Start of Dataset entries

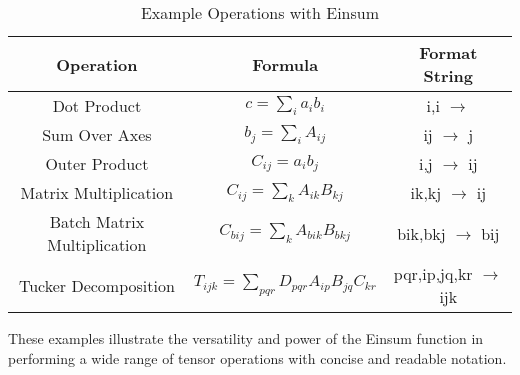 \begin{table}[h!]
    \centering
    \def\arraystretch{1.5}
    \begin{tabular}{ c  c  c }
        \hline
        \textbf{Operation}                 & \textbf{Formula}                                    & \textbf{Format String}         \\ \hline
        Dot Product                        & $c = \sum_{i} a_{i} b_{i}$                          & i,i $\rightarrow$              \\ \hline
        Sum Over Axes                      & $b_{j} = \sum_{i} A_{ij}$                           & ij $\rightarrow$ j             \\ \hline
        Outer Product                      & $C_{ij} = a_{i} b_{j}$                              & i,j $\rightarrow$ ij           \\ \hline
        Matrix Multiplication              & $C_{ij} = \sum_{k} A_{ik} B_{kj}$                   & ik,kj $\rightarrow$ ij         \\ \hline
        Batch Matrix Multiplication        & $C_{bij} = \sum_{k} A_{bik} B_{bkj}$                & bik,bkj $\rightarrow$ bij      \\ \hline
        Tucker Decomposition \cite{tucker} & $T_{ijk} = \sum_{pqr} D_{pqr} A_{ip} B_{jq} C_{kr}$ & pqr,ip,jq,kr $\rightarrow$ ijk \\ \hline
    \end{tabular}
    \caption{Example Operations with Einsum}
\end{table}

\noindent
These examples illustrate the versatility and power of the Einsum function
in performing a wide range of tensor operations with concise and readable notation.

End of Dataset entries
Start of Dataset entries

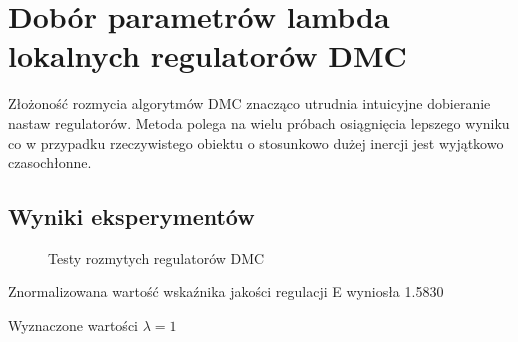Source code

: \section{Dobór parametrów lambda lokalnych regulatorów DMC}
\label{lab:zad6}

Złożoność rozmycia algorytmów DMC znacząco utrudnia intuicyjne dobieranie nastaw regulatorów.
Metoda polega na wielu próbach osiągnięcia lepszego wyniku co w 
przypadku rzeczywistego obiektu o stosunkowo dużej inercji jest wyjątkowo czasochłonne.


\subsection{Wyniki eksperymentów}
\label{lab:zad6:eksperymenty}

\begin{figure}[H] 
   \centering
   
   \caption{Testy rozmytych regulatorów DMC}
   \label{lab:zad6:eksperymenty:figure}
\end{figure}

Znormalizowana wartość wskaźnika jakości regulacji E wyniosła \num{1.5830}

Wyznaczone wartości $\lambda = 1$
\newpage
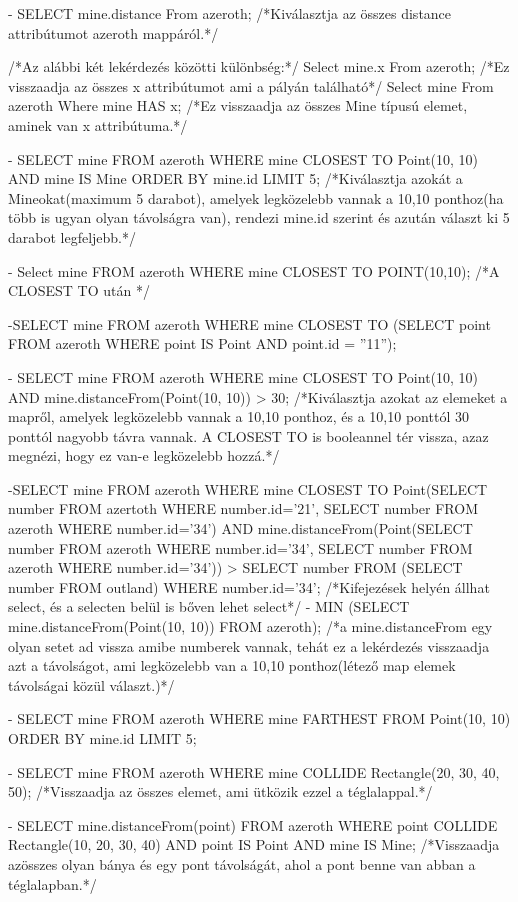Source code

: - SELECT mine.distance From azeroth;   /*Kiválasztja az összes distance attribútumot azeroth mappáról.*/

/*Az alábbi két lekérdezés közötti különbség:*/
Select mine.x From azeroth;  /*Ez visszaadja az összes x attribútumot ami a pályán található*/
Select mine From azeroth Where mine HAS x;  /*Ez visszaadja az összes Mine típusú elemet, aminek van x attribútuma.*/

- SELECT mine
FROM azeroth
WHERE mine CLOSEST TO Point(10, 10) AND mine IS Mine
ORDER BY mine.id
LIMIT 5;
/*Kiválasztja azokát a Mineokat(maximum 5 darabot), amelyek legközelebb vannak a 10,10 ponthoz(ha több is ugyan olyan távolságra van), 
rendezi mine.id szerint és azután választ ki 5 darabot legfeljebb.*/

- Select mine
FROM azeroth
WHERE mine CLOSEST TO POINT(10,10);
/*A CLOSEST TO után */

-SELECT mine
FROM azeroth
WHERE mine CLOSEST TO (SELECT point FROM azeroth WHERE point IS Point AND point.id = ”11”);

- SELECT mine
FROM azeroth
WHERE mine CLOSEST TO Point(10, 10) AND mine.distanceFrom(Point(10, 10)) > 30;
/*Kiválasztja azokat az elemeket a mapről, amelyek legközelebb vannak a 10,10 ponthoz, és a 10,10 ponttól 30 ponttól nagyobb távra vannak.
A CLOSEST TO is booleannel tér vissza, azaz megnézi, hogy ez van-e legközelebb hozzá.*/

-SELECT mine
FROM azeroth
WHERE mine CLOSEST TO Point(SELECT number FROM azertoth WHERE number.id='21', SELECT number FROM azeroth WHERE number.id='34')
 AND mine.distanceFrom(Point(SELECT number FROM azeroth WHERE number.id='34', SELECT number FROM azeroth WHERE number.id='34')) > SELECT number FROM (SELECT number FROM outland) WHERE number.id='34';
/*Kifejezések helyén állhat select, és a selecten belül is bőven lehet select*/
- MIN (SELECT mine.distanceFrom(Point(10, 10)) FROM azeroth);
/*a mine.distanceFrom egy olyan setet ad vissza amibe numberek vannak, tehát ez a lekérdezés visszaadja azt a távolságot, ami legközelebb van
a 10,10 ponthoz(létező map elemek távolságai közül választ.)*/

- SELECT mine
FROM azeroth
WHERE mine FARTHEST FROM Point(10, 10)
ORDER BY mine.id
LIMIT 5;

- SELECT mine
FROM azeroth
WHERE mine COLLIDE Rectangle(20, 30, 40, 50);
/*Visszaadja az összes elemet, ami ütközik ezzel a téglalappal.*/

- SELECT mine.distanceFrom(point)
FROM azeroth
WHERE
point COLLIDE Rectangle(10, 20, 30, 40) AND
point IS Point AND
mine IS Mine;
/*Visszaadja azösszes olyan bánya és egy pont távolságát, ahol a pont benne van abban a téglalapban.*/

End of Dataset entries

What the exercise asks
Tell how many lines of the data above contain the word "lambda", giving the number by itself.

Solution
2